I love these little candies and have had some great commerical and homebrew ciders/meads that highlighted the fireball taste.
I am planning on making a cider and then adding the atomic fireball candies (after stabilizing) to get that hot cinnamon flavor. I’m curious if the fireballs add any sweetness to the cider, since it is stabilized and the sugar in them won’t ferment out.
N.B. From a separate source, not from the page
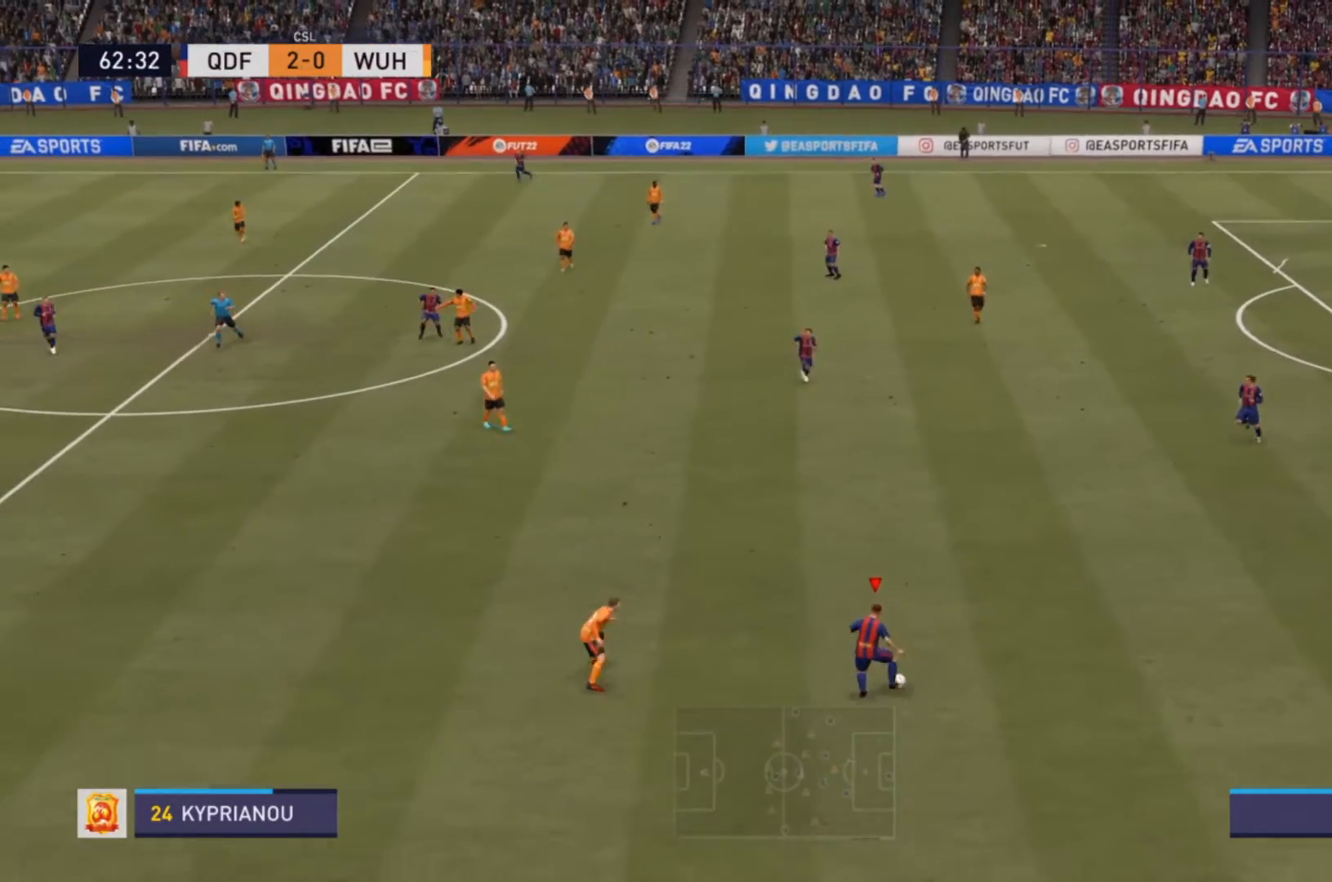
{"buttons": [], "left_stick": "down-left", "right_stick": "center", "events": [[367, "left_stick", "center"], [467, "left_stick", "down-left"]]}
I don’t want to backsweeten first in case they do then it becomes too sweet.
Has anyone tried this before?
I know Gordon Strong has a recipe online that has cinnamon oils, which I may use in the future, but I really want to try this route first.
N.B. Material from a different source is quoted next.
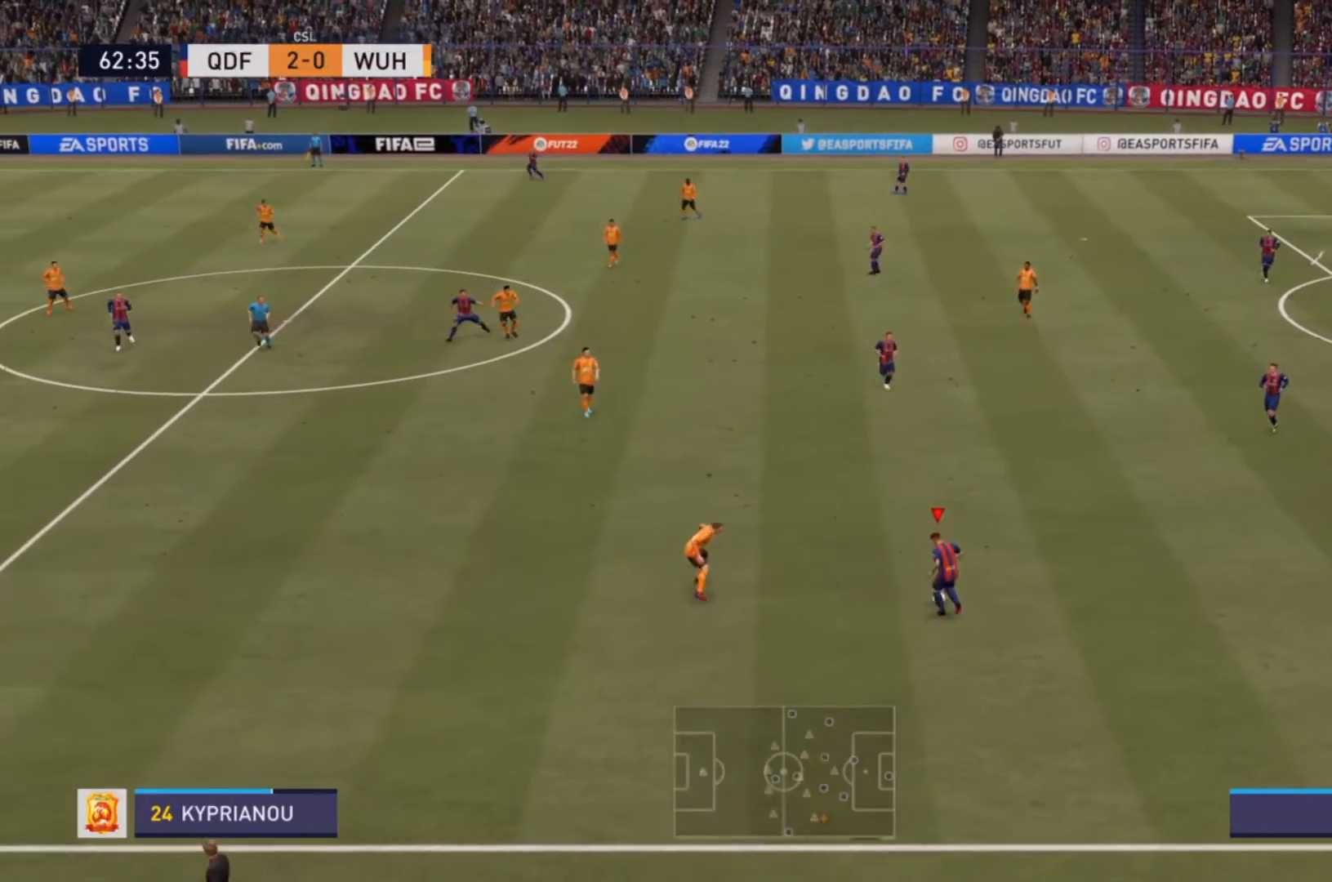
{"buttons": ["CROSS"], "left_stick": "down-left", "right_stick": "center", "events": [[467, "CROSS", "down"]]}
I also have 5 gallons of wildflower mead fermenting right now that I may pull a gallon off of to run a test batch.
I tried a guy’s beer once ( maybe a holiday ale?) that had cinnamon oil as the cinnamon component. Not my cup of tea but the oil definitely gave it some heat. I’m pretty sure that cinnamon oil is the “hot” in hot cinnamon. Very concentrated.
Chuck Boyce, whose recipe was the basis for the conference mead recipe cited above, started by trying to use just the candies. It took way too much candy to get the level of heat he was looking for, and the extra sugar tasted candy sweet, not honey sweet like he was looking for in a sweet mead. Now he just uses the candy for visual effect at serving.
Great info…thanks. The recipes I’ve seen said to use 10 fireballs per gallon. Noted on the candy vs. honey sweetness in mead. Maybe I’ll try a 1 gallon recipe of cider with the fireballs to see how it comes out. My LHBS sells the cinnamon oils so it will probably be the route I do for meads.